**Job**
Copy out, from the entries below, each line that holds the string "kênh".
#### Material to process
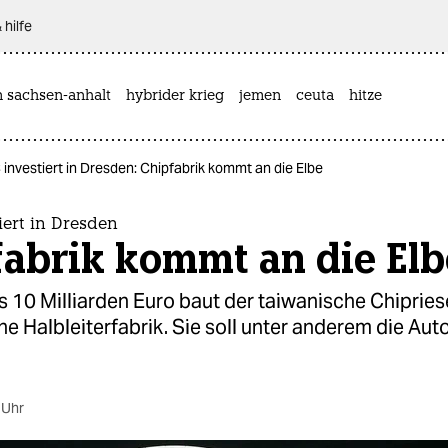
 hilfe
n sachsen-anhalt
hybrider krieg
jemen
ceuta
hitze
investiert in Dresden: Chipfabrik kommt an die Elbe
iert in Dresden
fabrik kommt an die Elb
s 10 Milliarden Euro baut der taiwanische Chiprie
e Halbleiterfabrik. Sie soll unter anderem die Aut
 Uhr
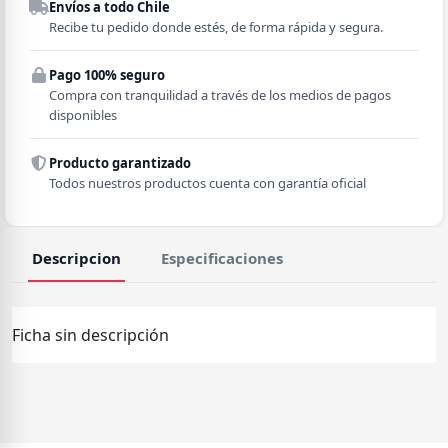
Envíos a todo Chile
Región
Recibe tu pedido donde estés, de forma rápida y segura.
Pago 100% seguro
Comuna
Compra con tranquilidad a través de los medios de pagos
disponibles
Producto garantizado
Todos nuestros productos cuenta con garantía oficial
Descripcion
Especificaciones
Ficha sin descripción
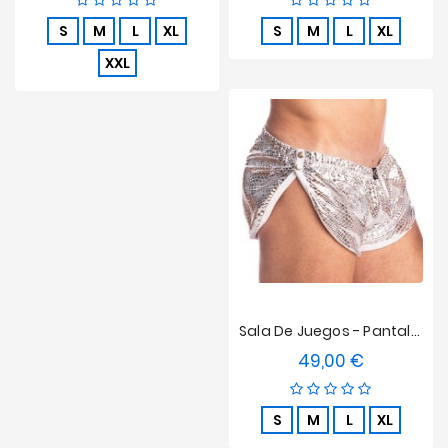
S
M
L
XL
S
M
L
XL
XXL
Sala De Juegos - Pantalones Cortos De Striptease L'homme Invisible - Plata De La Pitón
49,00 €
Precio
S
M
L
XL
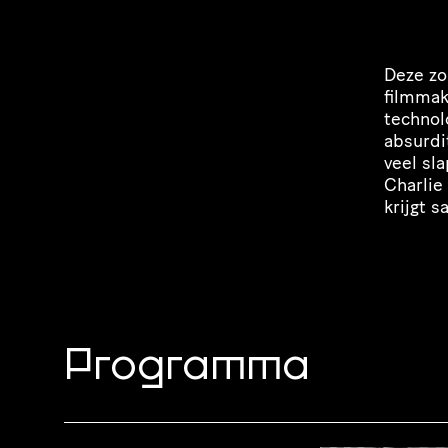
Deze zo
filmmak
tech­no­
absur­d
veel sl
Charlie
krijgt 
Programma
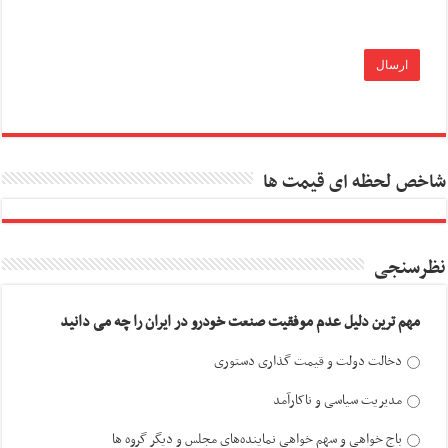
شاخص لحظه ای قیمت ها
نظرسنجی
مهم ترین دلیل عدم موفقیت صنعت خودرو در ایران را چه می دانید
دخالت دولت و قیمت گذاری دستوری
مدیریت سیاسی و ناکارآمد
باج خواهی و سهم خواهی نماینده‌های مجلس و دیگر گروه ها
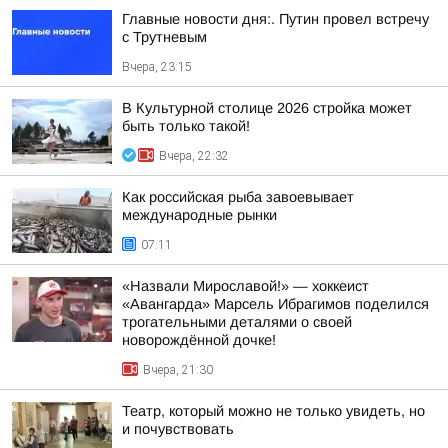
Главные новости дня:. Путин провел встречу
с Трутневым
Вчера, 23:15
В Культурной столице 2026 стройка может
быть только такой!
Вчера, 22:32
Как российская рыба завоевывает
международные рынки
07:11
«Назвали Мирославой!» — хоккеист
«Авангарда» Марсель Ибрагимов поделился
трогательными деталями о своей
новорождённой дочке!
Вчера, 21:30
Театр, который можно не только увидеть, но
и почувствовать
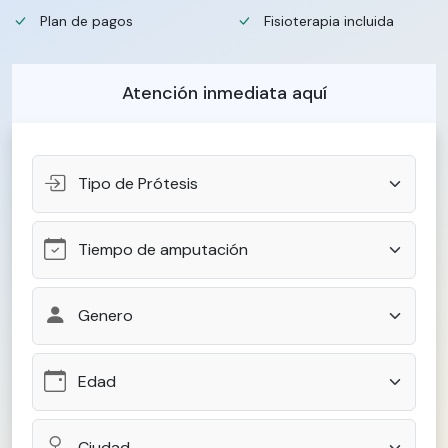
Plan de pagos
Fisioterapia incluida
Atención inmediata aquí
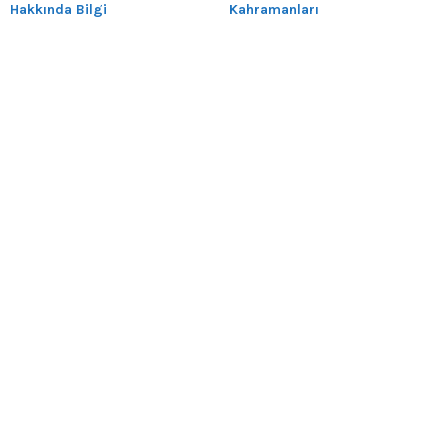
Hakkında Bilgi
Kahramanları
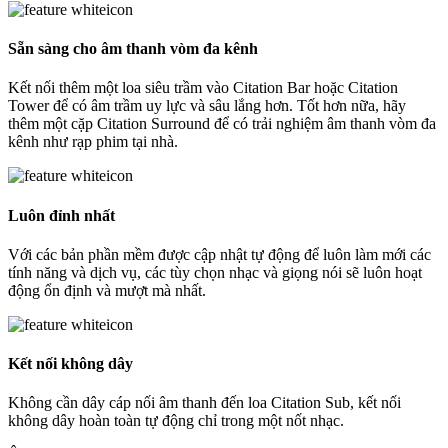
Sẵn sàng cho âm thanh vòm đa kênh
Kết nối thêm một loa siêu trầm vào Citation Bar hoặc Citation
Tower để có âm trầm uy lực và sâu lắng hơn. Tốt hơn nữa, hãy
thêm một cặp Citation Surround để có trải nghiệm âm thanh vòm đa
kênh như rạp phim tại nhà.
Luôn đỉnh nhất
Với các bản phần mềm được cập nhật tự động để luôn làm mới các
tính năng và dịch vụ, các tùy chọn nhạc và giọng nói sẽ luôn hoạt
động ổn định và mượt mà nhất.
Kết nối không dây
Không cần dây cáp nối âm thanh đến loa Citation Sub, kết nối
không dây hoàn toàn tự động chỉ trong một nốt nhạc.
########
**Answer to this exercise**
Sẵn sàng cho âm thanh vòm đa kênh
kênh như rạp phim tại nhà.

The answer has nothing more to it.